Written task 1:
In the rows below, write out the stretch from the row containing "green triangle: rotated" through the row containing "green rectangle: moved", leaving out any picture rows.

Source document:

Just ask the Cubans. Or the North Koreans. Or the Europeans.
Last week, the NYT carried a pre-publication review of “Unintended Consequences: Why Everything You’ve Been Told About the Economy Is Wrong", written by Bain venture capitalist Edward Conard. Who, since he is not just the 1%, but the 0.1%, clearly wants to make everyone except himself poor so they are free to sleep under bridges.
The idea that society benefits when investors compete successfully is pretty widely accepted. Dean Baker, a prominent progressive economist with the Center for Economic and Policy Research, says that most economists believe society often benefits from investments by the wealthy. Baker estimates the ratio is 5 to 1, meaning that for every dollar an investor earns, the public receives the equivalent of $5 of value. The Google founder Sergey Brin might be very rich, but the world is far richer than he is because of Google. Conard said Baker was undercounting the social benefits of investment. He looks, in particular, at agriculture, where, since the 1940s, the cost of food has steadily fallen because of a constant stream of innovations. While the businesses that profit from that innovation — like seed companies and fast-food restaurants — have made their owners rich, the average U.S. consumer has benefited far more. Conard concludes that for every dollar an investor gets, the public reaps up to $20 in value. This is crucial to his argument: he thinks it proves that we should all appreciate the vast wealth of others more, because we’re benefiting, proportionally, from it.

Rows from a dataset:

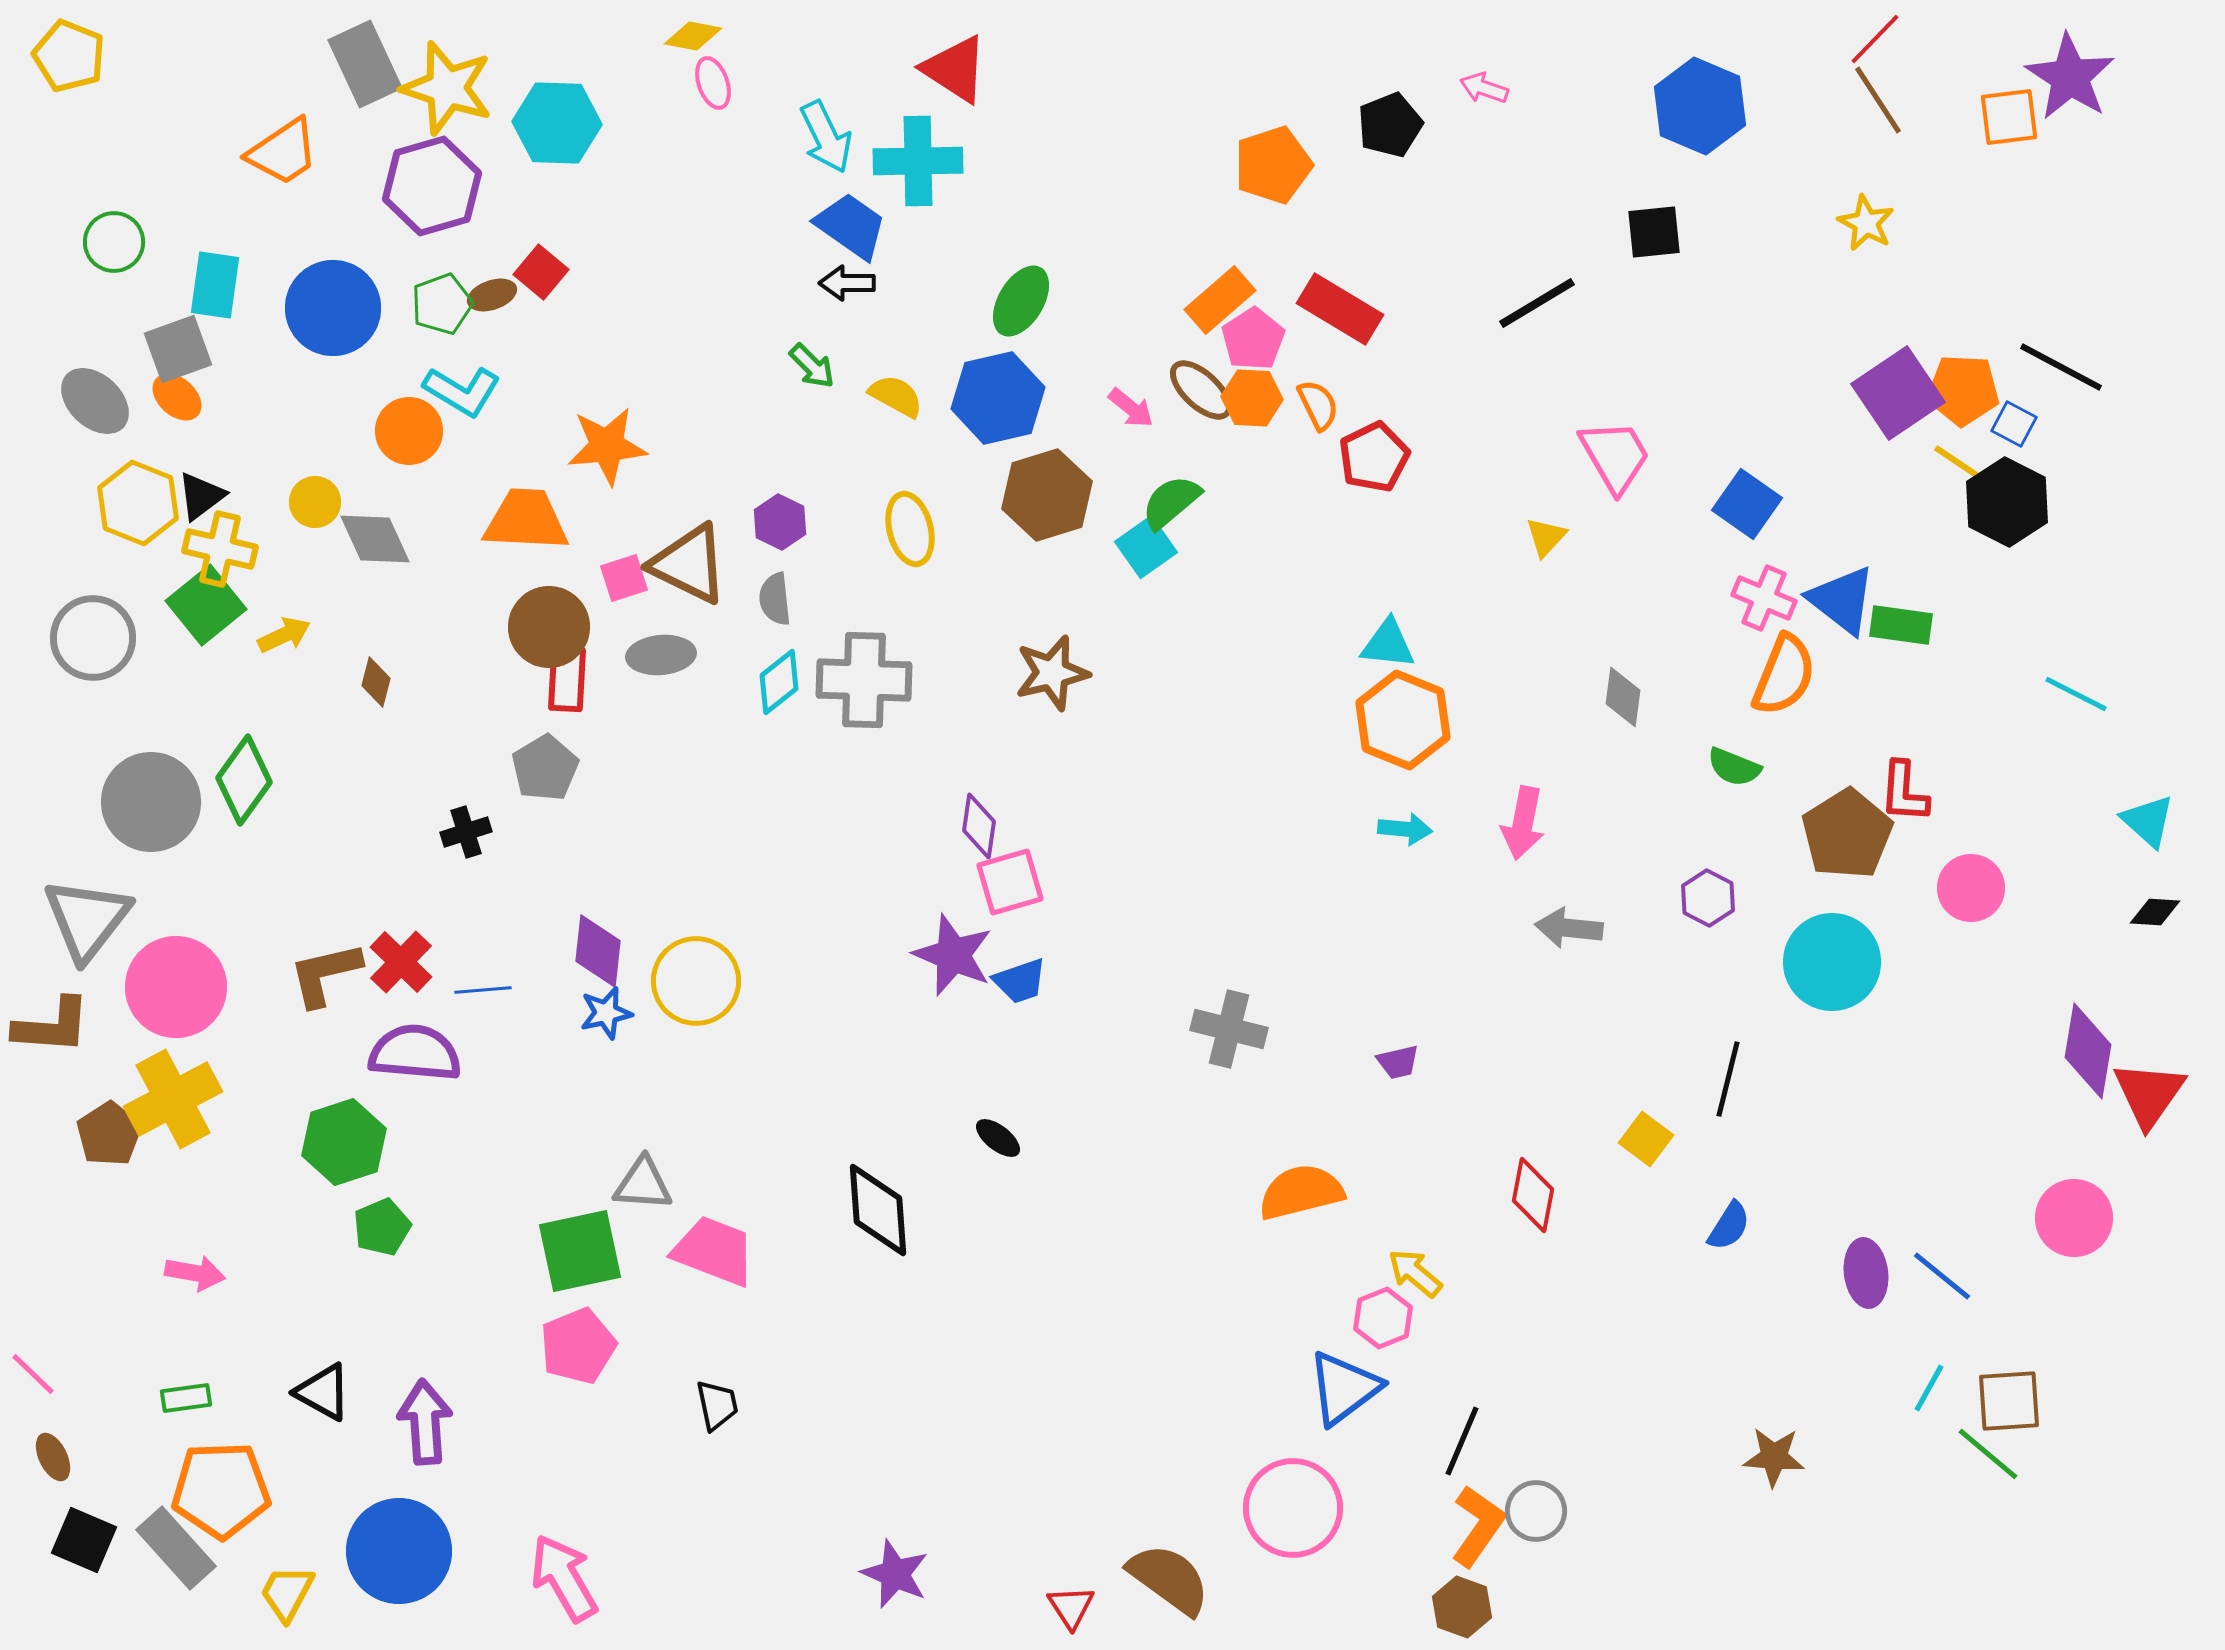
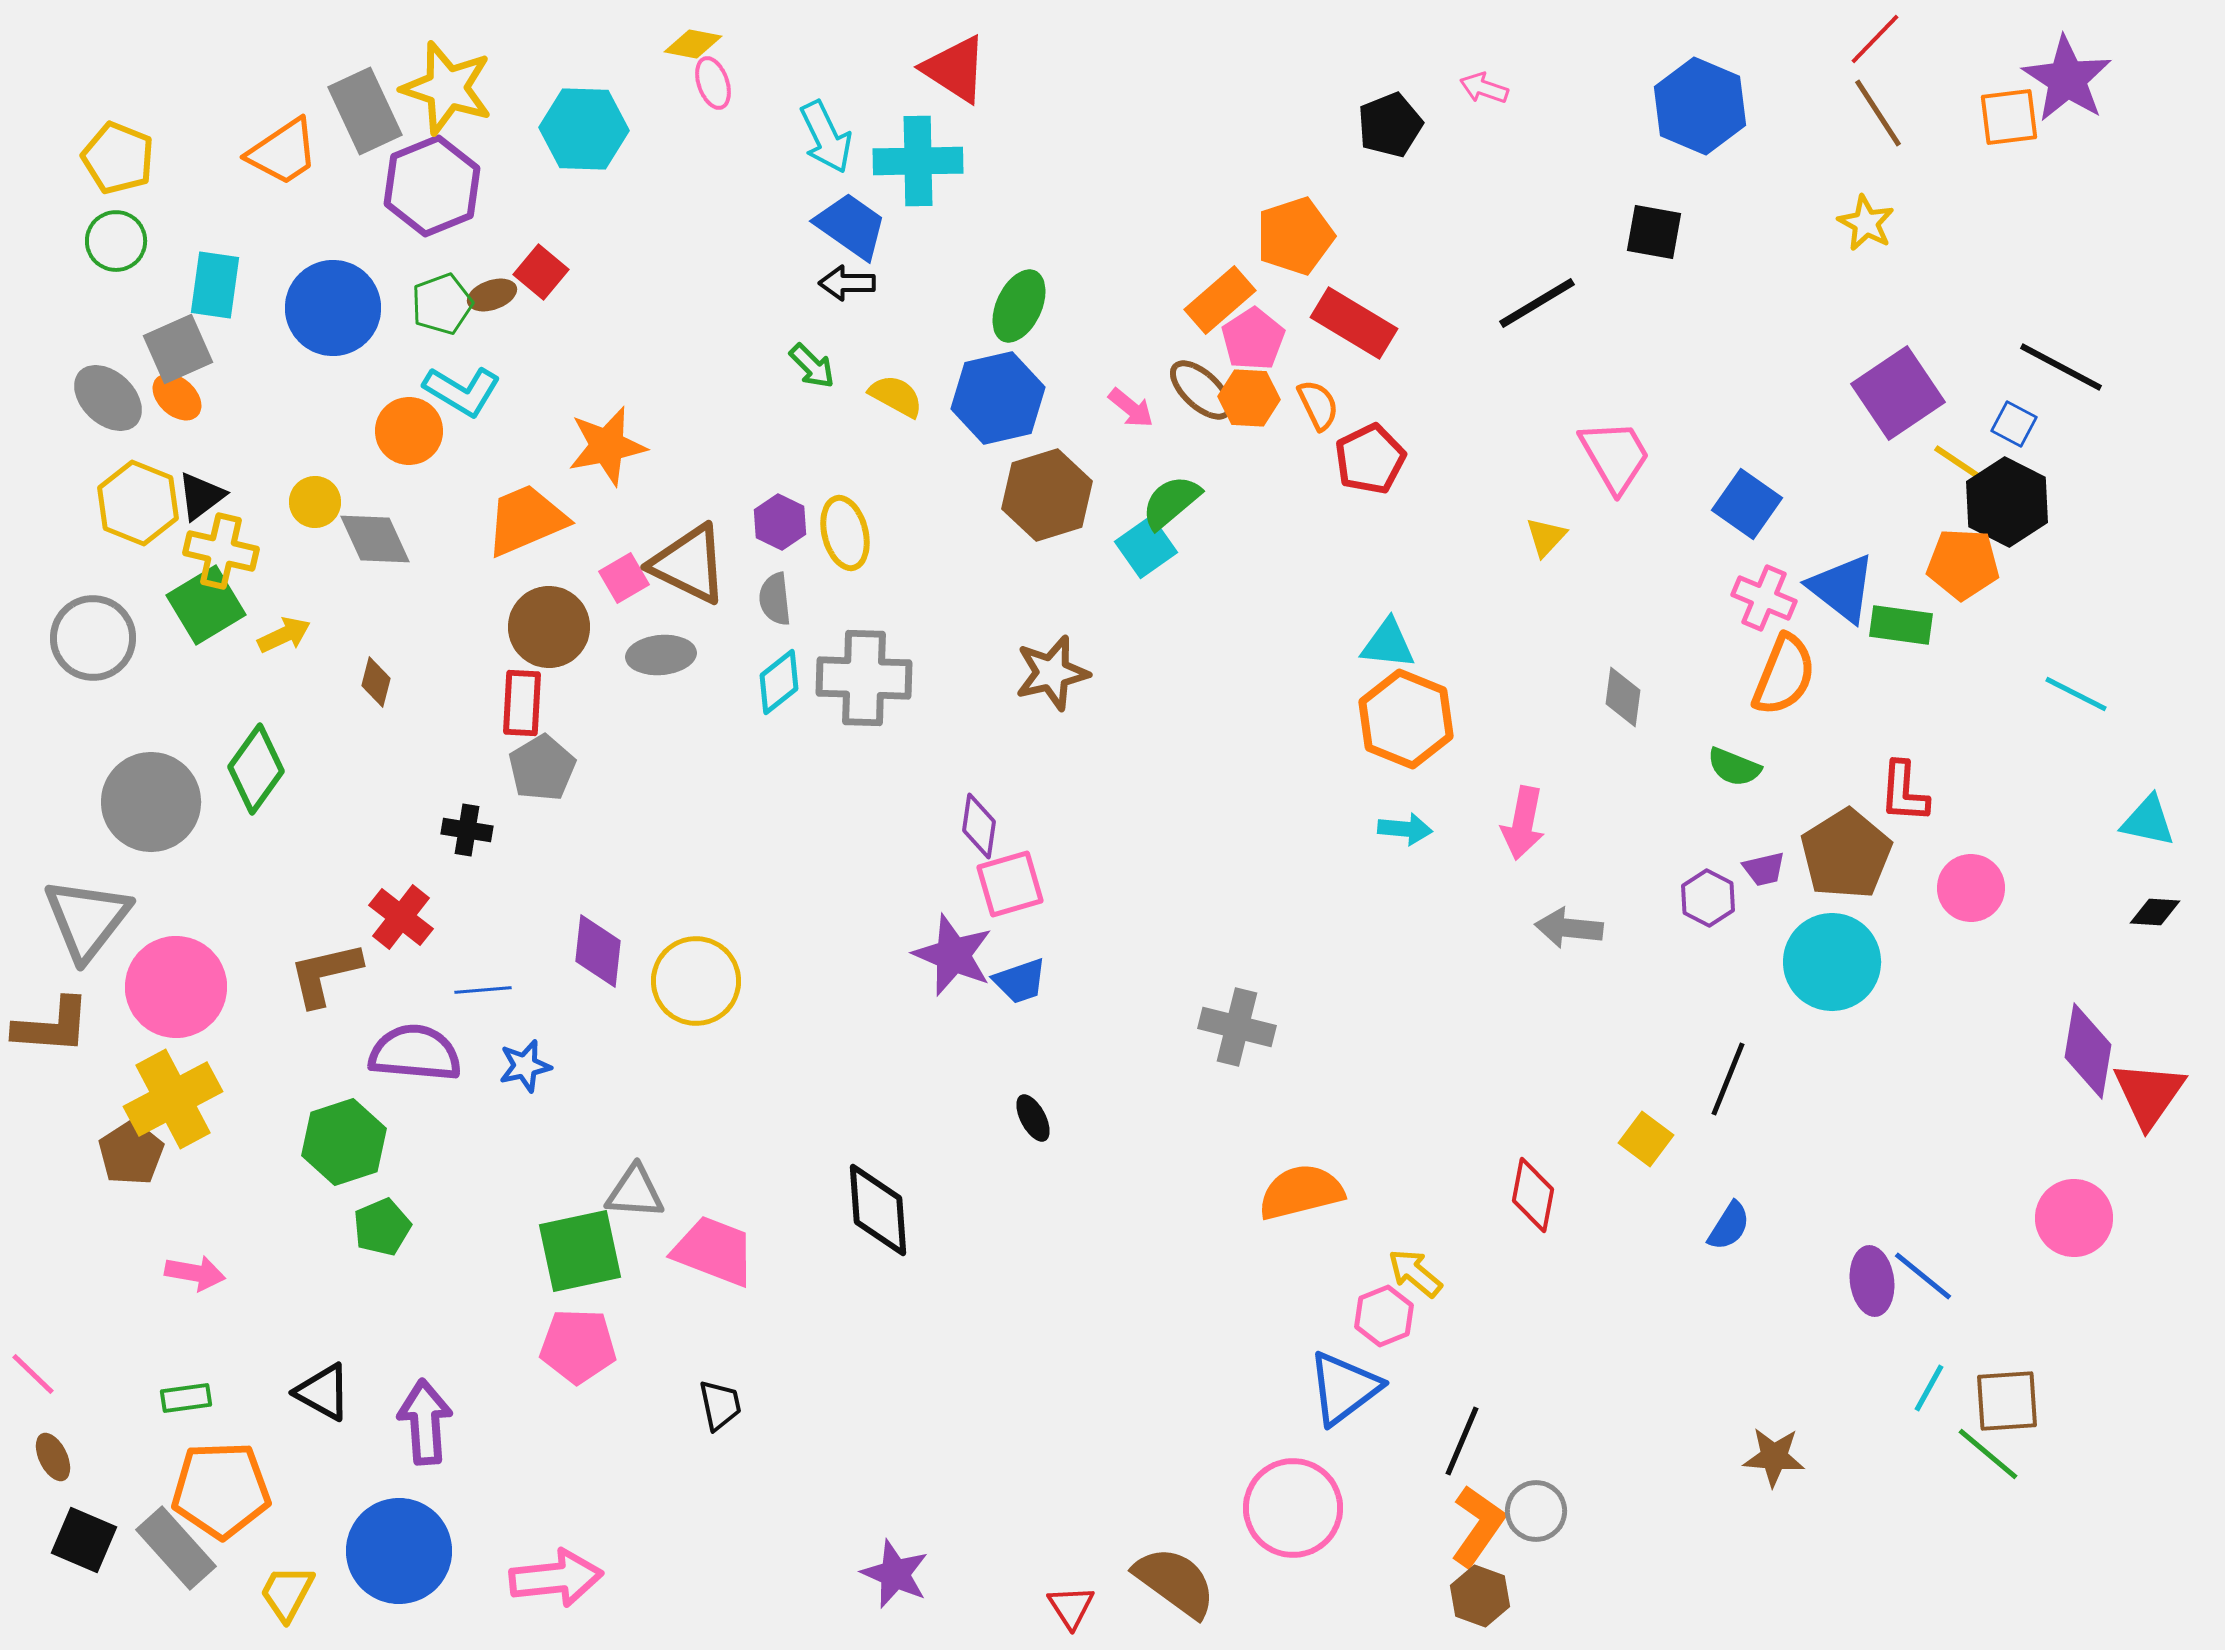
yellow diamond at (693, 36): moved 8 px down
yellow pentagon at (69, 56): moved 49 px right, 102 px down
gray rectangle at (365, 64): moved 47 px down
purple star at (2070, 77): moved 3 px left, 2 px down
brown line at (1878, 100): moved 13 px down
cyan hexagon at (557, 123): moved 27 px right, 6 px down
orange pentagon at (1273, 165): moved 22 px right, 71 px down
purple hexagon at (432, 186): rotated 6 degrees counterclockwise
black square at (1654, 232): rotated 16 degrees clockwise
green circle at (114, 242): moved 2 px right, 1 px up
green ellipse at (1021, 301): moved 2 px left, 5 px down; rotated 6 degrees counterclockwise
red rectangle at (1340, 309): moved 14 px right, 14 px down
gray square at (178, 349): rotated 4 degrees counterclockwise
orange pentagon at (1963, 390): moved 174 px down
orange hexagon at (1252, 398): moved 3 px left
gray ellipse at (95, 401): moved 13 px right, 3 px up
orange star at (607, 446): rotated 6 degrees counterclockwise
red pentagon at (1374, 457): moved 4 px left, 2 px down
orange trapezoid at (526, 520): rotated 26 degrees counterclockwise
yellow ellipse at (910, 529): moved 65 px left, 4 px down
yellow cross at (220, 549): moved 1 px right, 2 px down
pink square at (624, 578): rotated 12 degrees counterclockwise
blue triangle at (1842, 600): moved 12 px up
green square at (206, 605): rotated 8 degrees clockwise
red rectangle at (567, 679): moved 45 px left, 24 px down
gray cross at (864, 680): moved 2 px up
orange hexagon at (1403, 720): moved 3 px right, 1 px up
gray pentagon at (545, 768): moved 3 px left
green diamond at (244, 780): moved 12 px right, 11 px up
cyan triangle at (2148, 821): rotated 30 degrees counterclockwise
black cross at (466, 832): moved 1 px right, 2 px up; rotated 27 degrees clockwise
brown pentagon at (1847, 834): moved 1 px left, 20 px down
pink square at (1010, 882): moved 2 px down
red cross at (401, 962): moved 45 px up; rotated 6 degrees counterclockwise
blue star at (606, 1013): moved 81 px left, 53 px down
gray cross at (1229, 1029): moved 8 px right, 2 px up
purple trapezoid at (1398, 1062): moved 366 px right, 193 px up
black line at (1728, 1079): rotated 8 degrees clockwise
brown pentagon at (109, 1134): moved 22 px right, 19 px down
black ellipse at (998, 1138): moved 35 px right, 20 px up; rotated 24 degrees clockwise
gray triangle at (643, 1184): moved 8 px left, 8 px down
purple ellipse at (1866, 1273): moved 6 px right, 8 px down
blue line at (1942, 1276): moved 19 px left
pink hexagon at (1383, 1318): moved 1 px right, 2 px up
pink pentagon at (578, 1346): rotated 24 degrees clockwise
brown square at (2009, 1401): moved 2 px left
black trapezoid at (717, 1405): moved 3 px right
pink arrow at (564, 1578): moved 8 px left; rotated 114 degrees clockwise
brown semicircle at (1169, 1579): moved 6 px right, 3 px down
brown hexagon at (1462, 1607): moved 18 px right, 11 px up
...
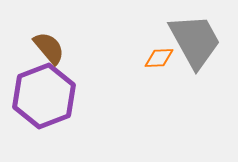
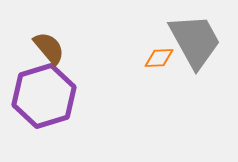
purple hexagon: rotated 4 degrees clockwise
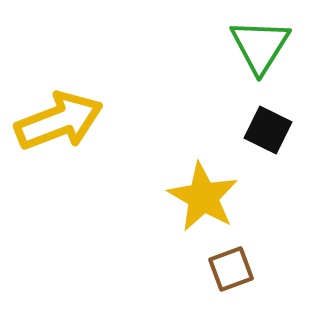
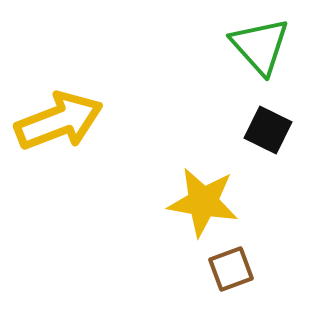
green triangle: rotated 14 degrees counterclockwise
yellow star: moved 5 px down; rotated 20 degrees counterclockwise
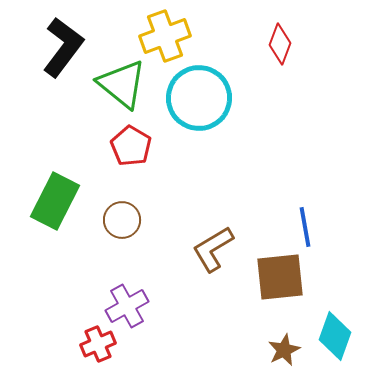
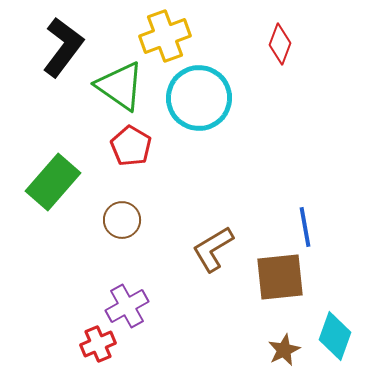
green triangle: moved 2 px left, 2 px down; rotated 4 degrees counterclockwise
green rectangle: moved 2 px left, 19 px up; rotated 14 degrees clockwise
---
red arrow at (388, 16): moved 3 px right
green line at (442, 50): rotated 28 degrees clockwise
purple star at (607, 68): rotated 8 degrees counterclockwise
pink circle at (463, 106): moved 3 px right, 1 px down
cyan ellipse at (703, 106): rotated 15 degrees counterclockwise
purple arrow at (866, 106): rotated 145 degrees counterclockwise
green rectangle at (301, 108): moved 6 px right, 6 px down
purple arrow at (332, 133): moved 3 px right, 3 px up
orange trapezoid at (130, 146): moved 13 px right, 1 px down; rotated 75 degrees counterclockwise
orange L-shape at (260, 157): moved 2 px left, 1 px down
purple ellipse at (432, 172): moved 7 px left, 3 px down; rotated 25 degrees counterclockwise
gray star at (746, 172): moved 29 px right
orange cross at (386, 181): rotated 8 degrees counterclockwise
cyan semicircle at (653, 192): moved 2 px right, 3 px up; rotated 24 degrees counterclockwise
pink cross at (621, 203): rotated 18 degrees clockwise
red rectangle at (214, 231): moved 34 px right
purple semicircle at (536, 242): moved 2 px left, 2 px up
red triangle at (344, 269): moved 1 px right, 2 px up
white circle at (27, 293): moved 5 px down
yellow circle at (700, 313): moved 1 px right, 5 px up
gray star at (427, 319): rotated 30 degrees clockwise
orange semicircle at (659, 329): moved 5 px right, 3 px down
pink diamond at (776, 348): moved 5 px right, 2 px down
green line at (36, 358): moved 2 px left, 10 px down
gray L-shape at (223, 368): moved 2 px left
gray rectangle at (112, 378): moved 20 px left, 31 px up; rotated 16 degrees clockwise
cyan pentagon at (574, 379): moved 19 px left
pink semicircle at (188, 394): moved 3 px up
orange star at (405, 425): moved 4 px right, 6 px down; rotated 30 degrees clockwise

Written task 2:
Reproduce the stretch of the investment text above from "Just ask the" through "sleep under bridges.".

Task output 1:
green triangle: rotated 14 degrees counterclockwise
yellow star: moved 5 px down; rotated 20 degrees counterclockwise
green triangle: moved 2 px left, 2 px down; rotated 4 degrees counterclockwise
green rectangle: moved 2 px left, 19 px up; rotated 14 degrees clockwise

Task output 2:
Just ask the Cubans. Or the North Koreans. Or the Europeans.
Last week, the NYT carried a pre-publication review of “Unintended Consequences: Why Everything You’ve Been Told About the Economy Is Wrong", written by Bain venture capitalist Edward Conard. Who, since he is not just the 1%, but the 0.1%, clearly wants to make everyone except himself poor so they are free to sleep under bridges.